**WHAT THIS TASK INVOLVES**
Restate word for word each line from the one containing "potted plant [277,287,312,343]" through the end of the material, and nothing more. Drop every picture.

**RECORDS SUPPLIED**

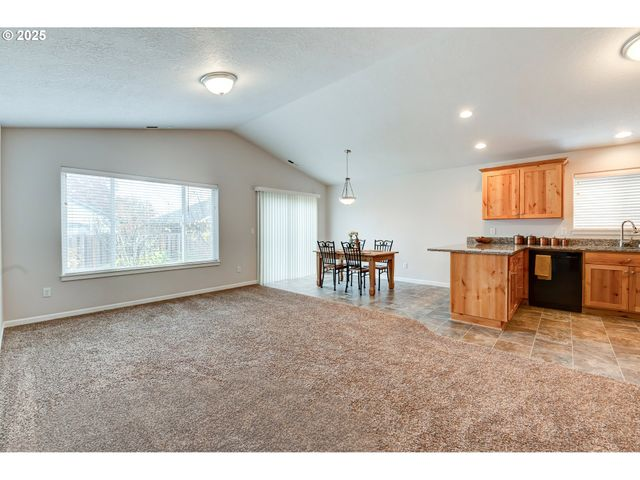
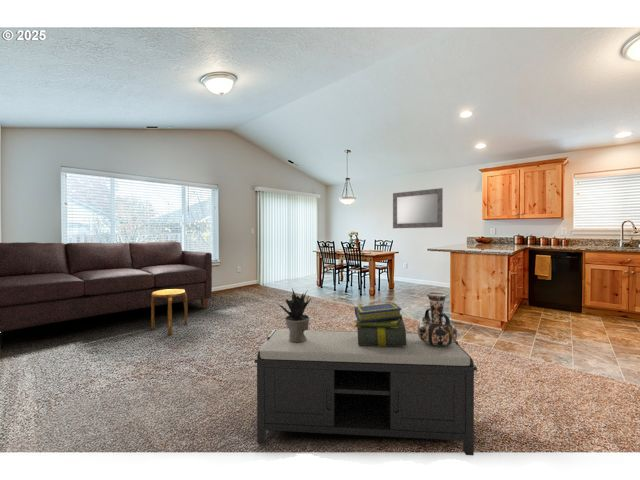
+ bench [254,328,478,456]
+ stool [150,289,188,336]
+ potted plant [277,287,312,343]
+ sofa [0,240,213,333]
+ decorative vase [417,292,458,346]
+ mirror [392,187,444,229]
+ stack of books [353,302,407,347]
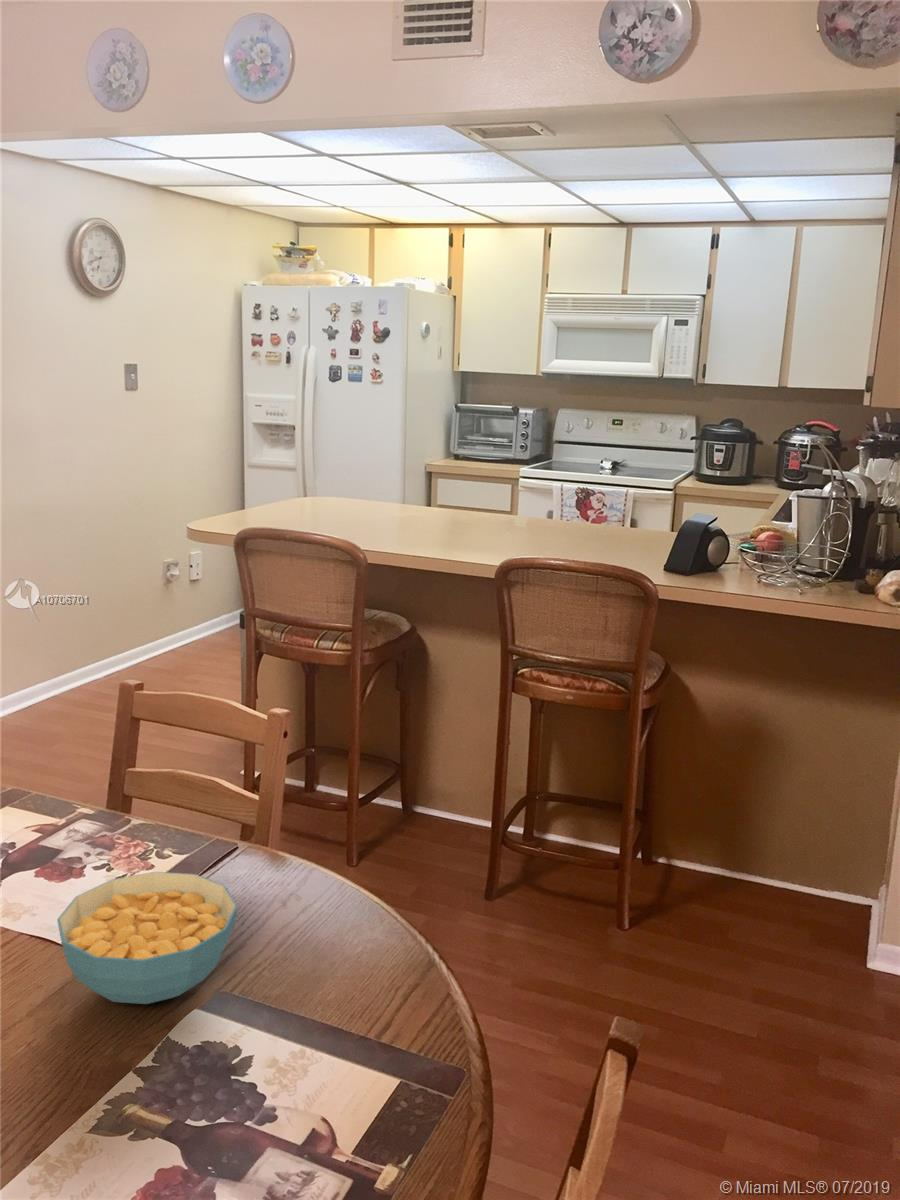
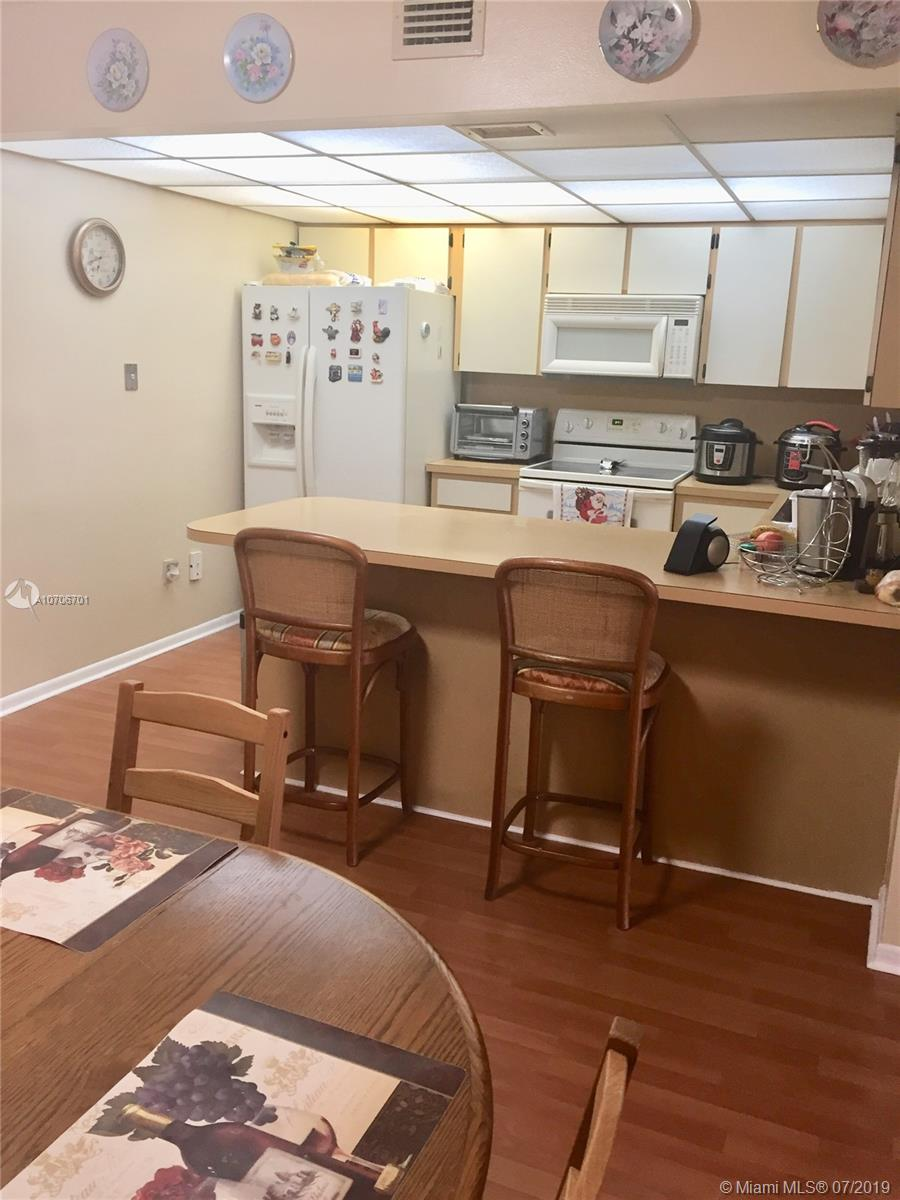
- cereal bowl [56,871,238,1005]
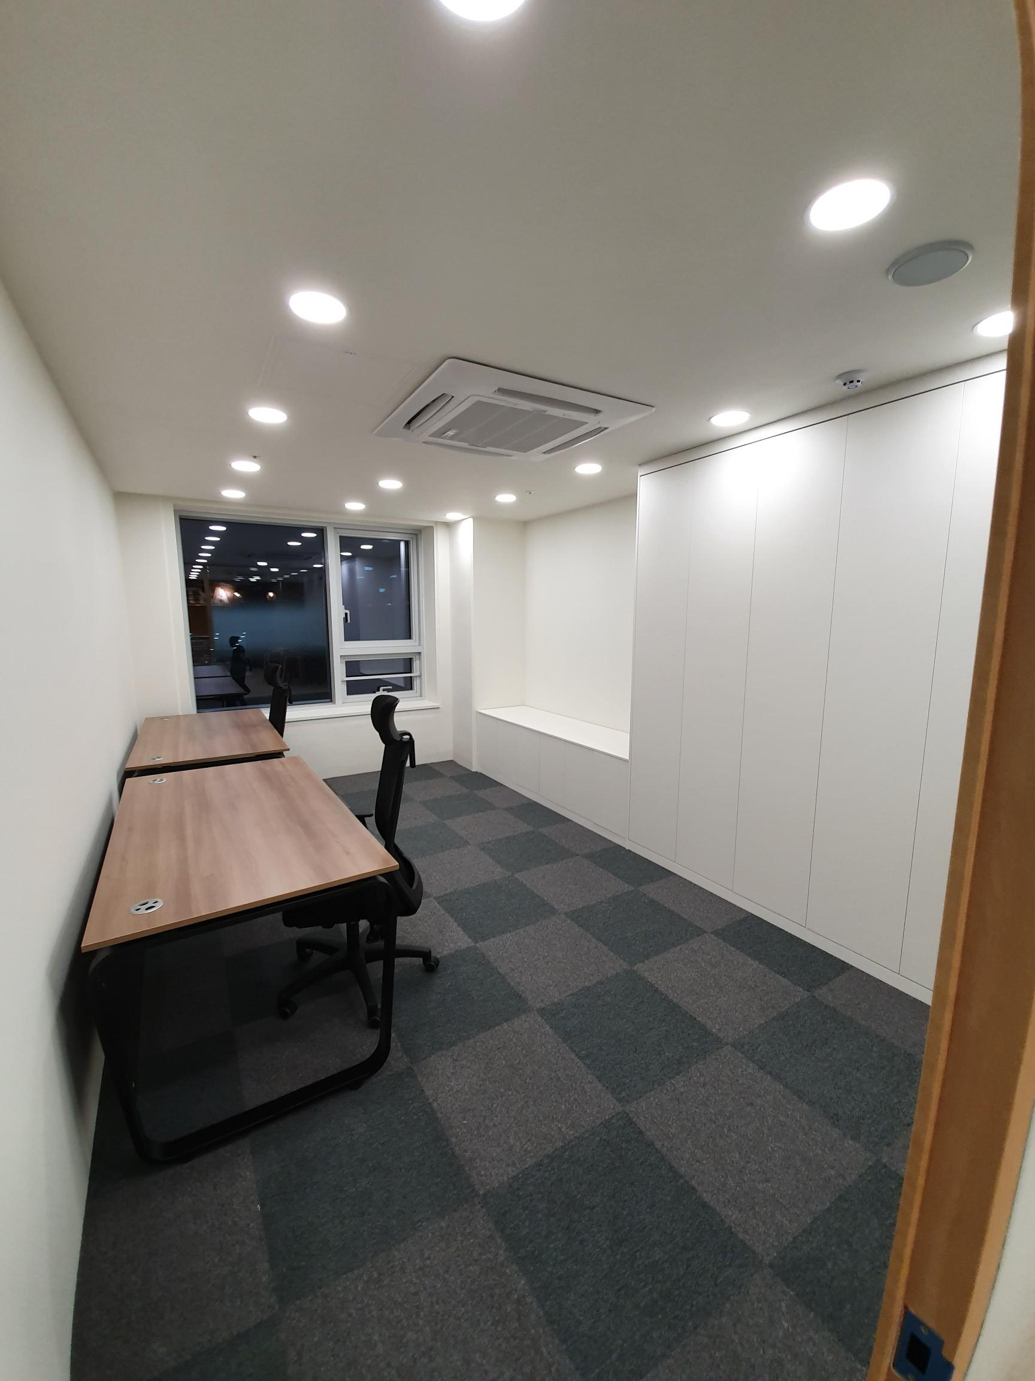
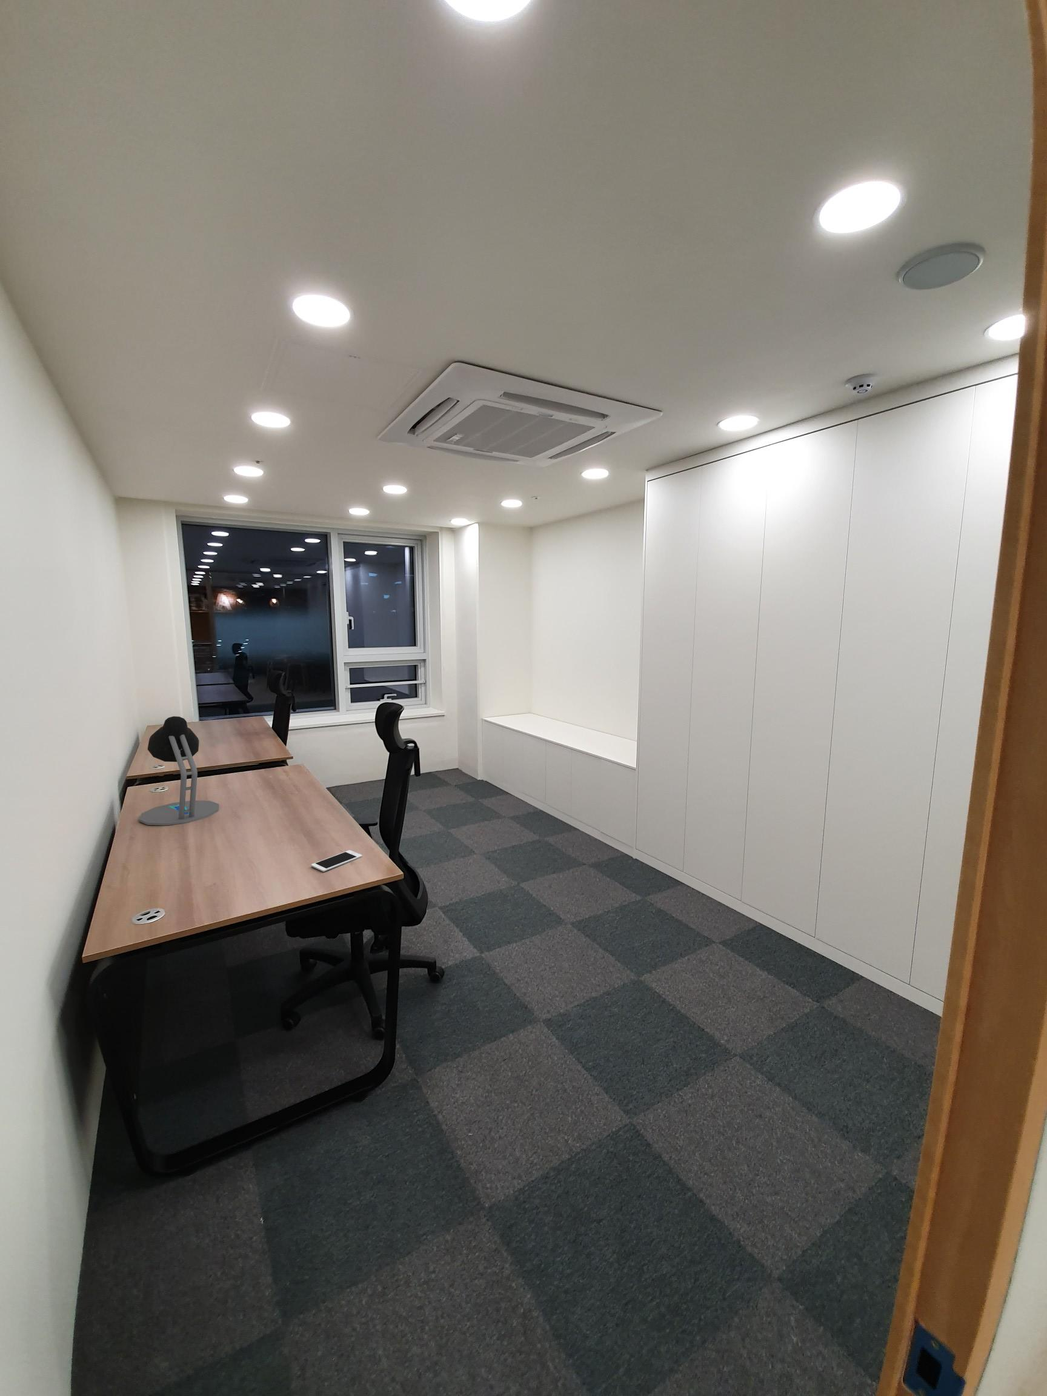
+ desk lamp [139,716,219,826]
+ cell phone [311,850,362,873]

**REPLY TO THE TASK**
+ potted plant [277,287,312,343]
+ sofa [0,240,213,333]
+ decorative vase [417,292,458,346]
+ mirror [392,187,444,229]
+ stack of books [353,302,407,347]
- cereal bowl [56,871,238,1005]
+ desk lamp [139,716,219,826]
+ cell phone [311,850,362,873]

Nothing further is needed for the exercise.